Outro que experimentou a vingança da família Bolsonaro foi o delegado Hugo de Barros Correia. Superintendente da PF no Distrito Federal, Correia foi afastado porque se recusou a bloquear as investigações sobre Jair Renan. O filho 04 do ex-presidente é suspeito de envolvimento em lavagem de dinheiro e tráfico de influência para beneficiar uma mineradora junto ao governo federal. O delegado acabou sendo colocado, em Brasília, para cuidar do plano de saúde dos servidores.
A delegada Denisse Ribeiro era titular da Diretoria de Investigação e Combate ao Crime Organizado (Dicor) da Polícia Federal quando, em 2020, à frente da Operação Lume, solicitou ao Supremo Tribunal Federal (STF) uma ação de busca e apreensão no Palácio do Planalto. Ela investigava a organização e o financiamento de atos antidemocráticos por parte de grupos bolsonaristas.
O pedido de Denisse tinha como alvos a Secretaria de Comunicação da Presidência da República, a seção correspondente no Ministério da Mulher, Família e Direitos Humanos, os endereços do então secretário Fábio Wajngarten e canais bolsonaristas no YouTube. Exatos 14 dias depois do pedido enviado ao STF, Denisse Ribeiro foi afastada da Dicor. Acabou sendo reintegrada, mas impedida de exercer qualquer protagonismo nas investigações, graças a uma intervenção direta do ministro Alexandre de Moraes.
Os demais perseguidos foram os delegados Carla Patricia Cintia Barros da Cunha, Bruno Calandrini e Franco Perazzoni. Carla era superintendente em Pernambuco, mas acabou afastada por ter atuado na Secretaria de Segurança Pública de Pernambuco, governada pelo PSB.
Calandrini investigava as denúncias de corrupção no Ministério da Educação que levaram à prisão do ex-ministro Milton Ribeiro. Foi afastado quando denunciou a tentativa de interferência do governo nas investigações. Perazzoni, lotado na Delegacia de Repressão à Corrupção e Crimes Financeiros da Superintendência da PF no DF, acabou afastado por conta das investigações sobre desmatamento na Amazônia. Ele era o responsável pela Operação Akuanduba, que fez buscas no escritório de Ricardo Salles, ex-ministro do Meio Ambiente.
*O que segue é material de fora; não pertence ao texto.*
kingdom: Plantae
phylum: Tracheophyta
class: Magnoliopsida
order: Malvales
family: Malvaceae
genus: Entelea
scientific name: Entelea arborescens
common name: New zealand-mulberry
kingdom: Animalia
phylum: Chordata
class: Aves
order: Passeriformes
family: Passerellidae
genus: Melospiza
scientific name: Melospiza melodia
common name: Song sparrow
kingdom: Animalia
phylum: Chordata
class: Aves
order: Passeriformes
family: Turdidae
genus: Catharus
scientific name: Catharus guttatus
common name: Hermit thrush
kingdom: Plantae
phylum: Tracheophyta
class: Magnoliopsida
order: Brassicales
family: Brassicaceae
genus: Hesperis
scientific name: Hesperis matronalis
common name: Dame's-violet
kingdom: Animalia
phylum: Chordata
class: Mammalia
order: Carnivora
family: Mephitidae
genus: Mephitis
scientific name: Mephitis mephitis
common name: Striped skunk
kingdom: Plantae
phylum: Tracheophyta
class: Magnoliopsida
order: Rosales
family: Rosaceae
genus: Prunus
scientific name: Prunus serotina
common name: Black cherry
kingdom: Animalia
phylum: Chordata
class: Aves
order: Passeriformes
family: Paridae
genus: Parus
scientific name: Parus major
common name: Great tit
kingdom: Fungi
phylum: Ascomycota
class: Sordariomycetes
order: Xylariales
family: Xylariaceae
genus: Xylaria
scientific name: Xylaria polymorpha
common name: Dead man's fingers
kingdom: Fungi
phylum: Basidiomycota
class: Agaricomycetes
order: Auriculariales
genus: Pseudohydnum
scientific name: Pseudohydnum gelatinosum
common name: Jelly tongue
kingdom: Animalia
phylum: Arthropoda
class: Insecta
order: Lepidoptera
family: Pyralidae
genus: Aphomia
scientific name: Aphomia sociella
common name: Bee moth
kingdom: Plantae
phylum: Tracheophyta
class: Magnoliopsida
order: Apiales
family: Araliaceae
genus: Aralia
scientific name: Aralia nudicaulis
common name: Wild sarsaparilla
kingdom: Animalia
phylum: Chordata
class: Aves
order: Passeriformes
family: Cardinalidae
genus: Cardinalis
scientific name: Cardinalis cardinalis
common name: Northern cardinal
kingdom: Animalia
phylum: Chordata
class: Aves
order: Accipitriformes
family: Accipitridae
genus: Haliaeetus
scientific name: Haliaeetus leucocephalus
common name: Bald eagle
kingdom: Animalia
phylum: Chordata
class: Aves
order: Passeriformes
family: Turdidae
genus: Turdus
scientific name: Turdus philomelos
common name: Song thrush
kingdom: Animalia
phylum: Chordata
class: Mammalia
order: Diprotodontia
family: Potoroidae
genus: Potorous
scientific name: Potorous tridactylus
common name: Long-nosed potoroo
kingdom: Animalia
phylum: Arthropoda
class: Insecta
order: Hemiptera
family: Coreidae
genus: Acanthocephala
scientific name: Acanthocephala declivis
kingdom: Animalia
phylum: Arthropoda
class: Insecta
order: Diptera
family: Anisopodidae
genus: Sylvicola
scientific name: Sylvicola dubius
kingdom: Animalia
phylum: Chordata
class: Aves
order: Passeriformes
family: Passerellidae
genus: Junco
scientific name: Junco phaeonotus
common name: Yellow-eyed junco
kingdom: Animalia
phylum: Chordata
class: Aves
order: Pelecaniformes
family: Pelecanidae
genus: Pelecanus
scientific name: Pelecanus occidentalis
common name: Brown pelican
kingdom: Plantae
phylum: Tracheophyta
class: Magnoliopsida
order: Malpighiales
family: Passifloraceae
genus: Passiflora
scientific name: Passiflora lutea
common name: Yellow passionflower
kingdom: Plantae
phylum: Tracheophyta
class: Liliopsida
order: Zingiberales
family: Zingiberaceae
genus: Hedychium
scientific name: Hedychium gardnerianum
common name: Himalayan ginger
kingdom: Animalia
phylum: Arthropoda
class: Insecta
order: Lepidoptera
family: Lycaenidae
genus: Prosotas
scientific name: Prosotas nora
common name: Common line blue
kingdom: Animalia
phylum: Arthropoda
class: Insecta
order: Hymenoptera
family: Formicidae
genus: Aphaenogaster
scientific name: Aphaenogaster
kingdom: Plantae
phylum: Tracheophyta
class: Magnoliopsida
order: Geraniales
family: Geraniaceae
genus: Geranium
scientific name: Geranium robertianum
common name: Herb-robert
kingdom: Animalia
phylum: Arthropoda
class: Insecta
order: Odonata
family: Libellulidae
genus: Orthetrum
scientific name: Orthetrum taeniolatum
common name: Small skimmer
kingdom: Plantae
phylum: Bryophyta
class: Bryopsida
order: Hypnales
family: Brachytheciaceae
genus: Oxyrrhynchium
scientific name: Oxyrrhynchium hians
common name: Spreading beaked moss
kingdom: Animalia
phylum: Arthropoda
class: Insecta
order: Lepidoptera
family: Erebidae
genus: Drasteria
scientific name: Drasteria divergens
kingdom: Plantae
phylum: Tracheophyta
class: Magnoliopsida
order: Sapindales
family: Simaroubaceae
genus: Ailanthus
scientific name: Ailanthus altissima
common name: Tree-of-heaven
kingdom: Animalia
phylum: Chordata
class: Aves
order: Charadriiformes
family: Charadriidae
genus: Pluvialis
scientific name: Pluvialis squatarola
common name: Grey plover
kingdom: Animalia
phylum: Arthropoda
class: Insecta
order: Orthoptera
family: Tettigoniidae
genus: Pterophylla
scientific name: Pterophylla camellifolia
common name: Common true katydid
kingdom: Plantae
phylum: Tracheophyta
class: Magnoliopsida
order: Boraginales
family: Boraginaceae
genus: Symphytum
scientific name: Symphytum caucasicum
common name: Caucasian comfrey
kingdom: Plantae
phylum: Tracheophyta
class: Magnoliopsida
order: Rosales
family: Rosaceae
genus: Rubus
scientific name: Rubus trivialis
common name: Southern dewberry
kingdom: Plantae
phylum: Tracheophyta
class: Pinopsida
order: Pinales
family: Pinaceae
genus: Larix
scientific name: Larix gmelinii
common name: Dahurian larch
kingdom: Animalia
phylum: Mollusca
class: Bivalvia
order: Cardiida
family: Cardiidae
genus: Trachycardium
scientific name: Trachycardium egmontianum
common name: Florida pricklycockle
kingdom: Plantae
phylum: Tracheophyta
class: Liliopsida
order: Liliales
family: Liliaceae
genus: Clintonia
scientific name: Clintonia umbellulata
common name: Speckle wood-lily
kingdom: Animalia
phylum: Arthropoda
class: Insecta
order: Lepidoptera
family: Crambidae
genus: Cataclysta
A questão dos delegados federais perseguidos no governo Bolsonaro foi tratada, informalmente, durante as reuniões do grupo técnico de Justiça e Segurança Pública do gabinete de transição, mas nenhuma decisão foi tomada a respeito. Dentre os principais cargos de direção da PF anunciados pelo delegado Andrei Rodrigues, nenhum dos nomes da lista foi incluído. Restam, ainda, os cargos relativos às superintendências regionais.